_Provided text_
Book: Pilgrim

Nov 15, 2003
Book Review

Author: Timothy Findley
Publisher:

The year is 1912 and noted psychiatrist Carl Gustav Jung is faced with a grave dilemma when a new patient is brought to the Bürgholzli Clinic in Zürich where Jung resides. The patient not only reveals to the psychiatrist the claim that he has lived forever but he also has proofs on various fronts to support his claim.
Pilgrim, who although initially was not Jung’s patient is however taken care of by the doctor who is concentrating firmly in order to coax things so that Pilgrim does not die and while he is at it, he occasionally is found to arrive at a point where he faces his own feeble state of mind and his frail hold on sanity. This is manifested especially when he finds himself in situations of voluntarily believing the claims of his interesting and intelligent patient.
While reading through one of Pilgrim’s journals ‘Jung reached for his own notebook, shoving Pilgrim’s aside. Finding a pen, he wrote: the life of the psyche requires no space and no time … it works within its own frame – limitless. No constraints. No confining. None of the demands of reason.
Go on, he decided. Keep reading. The question of voice would solve itself if he gave it a chance to speak impeded. Whether the voice was Pilgrim’s or someone else’s hardly mattered for now. The point was – the voice was there and clearly had its own integrity.’
Findley has made use of historical figures in the book. However, the work, most of it, is fictional. This becomes somewhat uneasy for the reader but then Findley has not delineated these characters as meticulously and his most primary focus remains Pilgrim. After Pilgrim, Carl Jung becomes the center of Findley’s attention. The greater part of the book swivels around these two. During one of the passages Findley also speaks of the then-debated estrangement between Freud and Jung which with time was to ‘culminate in a complete schism.’
Emma (Jung’s wife), while assisting her husband in his research so as to analyze and evaluate Pilgrim’s journals, develops a profound regard and sympathy for the patient, and would understand the underlying motivation behind his actions. Whereas, at the same time, the continual philandering of her husband is a source of unspeakable sorrow.

_Activity_
Can you reproduce, word for word, everything in the Pilgrim book review from "While reading through" down to "demands of reason."?

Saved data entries
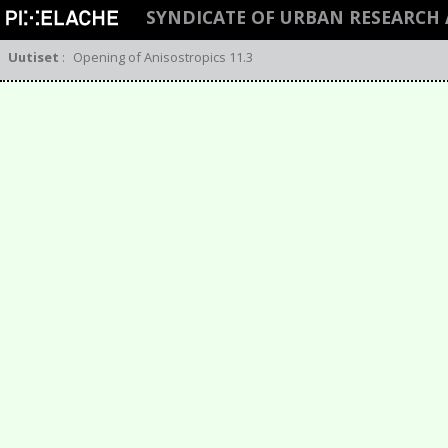
SYNDICATE OF URBAN RESEARCH 
Uutiset
:
Opening of Anisostropics 11.3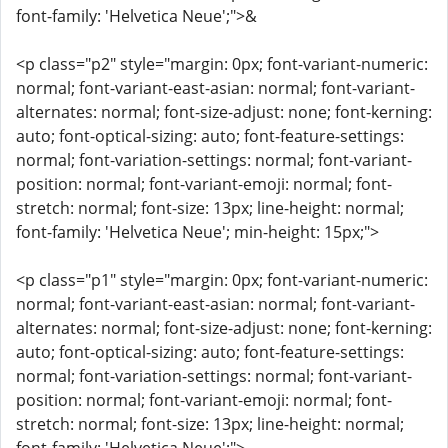
font-family: 'Helvetica Neue';">&
<p class="p2" style="margin: 0px; font-variant-numeric:
normal; font-variant-east-asian: normal; font-variant-
alternates: normal; font-size-adjust: none; font-kerning:
auto; font-optical-sizing: auto; font-feature-settings:
normal; font-variation-settings: normal; font-variant-
position: normal; font-variant-emoji: normal; font-
stretch: normal; font-size: 13px; line-height: normal;
font-family: 'Helvetica Neue'; min-height: 15px;">
<p class="p1" style="margin: 0px; font-variant-numeric:
normal; font-variant-east-asian: normal; font-variant-
alternates: normal; font-size-adjust: none; font-kerning:
auto; font-optical-sizing: auto; font-feature-settings:
normal; font-variation-settings: normal; font-variant-
position: normal; font-variant-emoji: normal; font-
stretch: normal; font-size: 13px; line-height: normal;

_Task response_
While reading through one of Pilgrim’s journals ‘Jung reached for his own notebook, shoving Pilgrim’s aside. Finding a pen, he wrote: the life of the psyche requires no space and no time … it works within its own frame – limitless. No constraints. No confining. None of the demands of reason.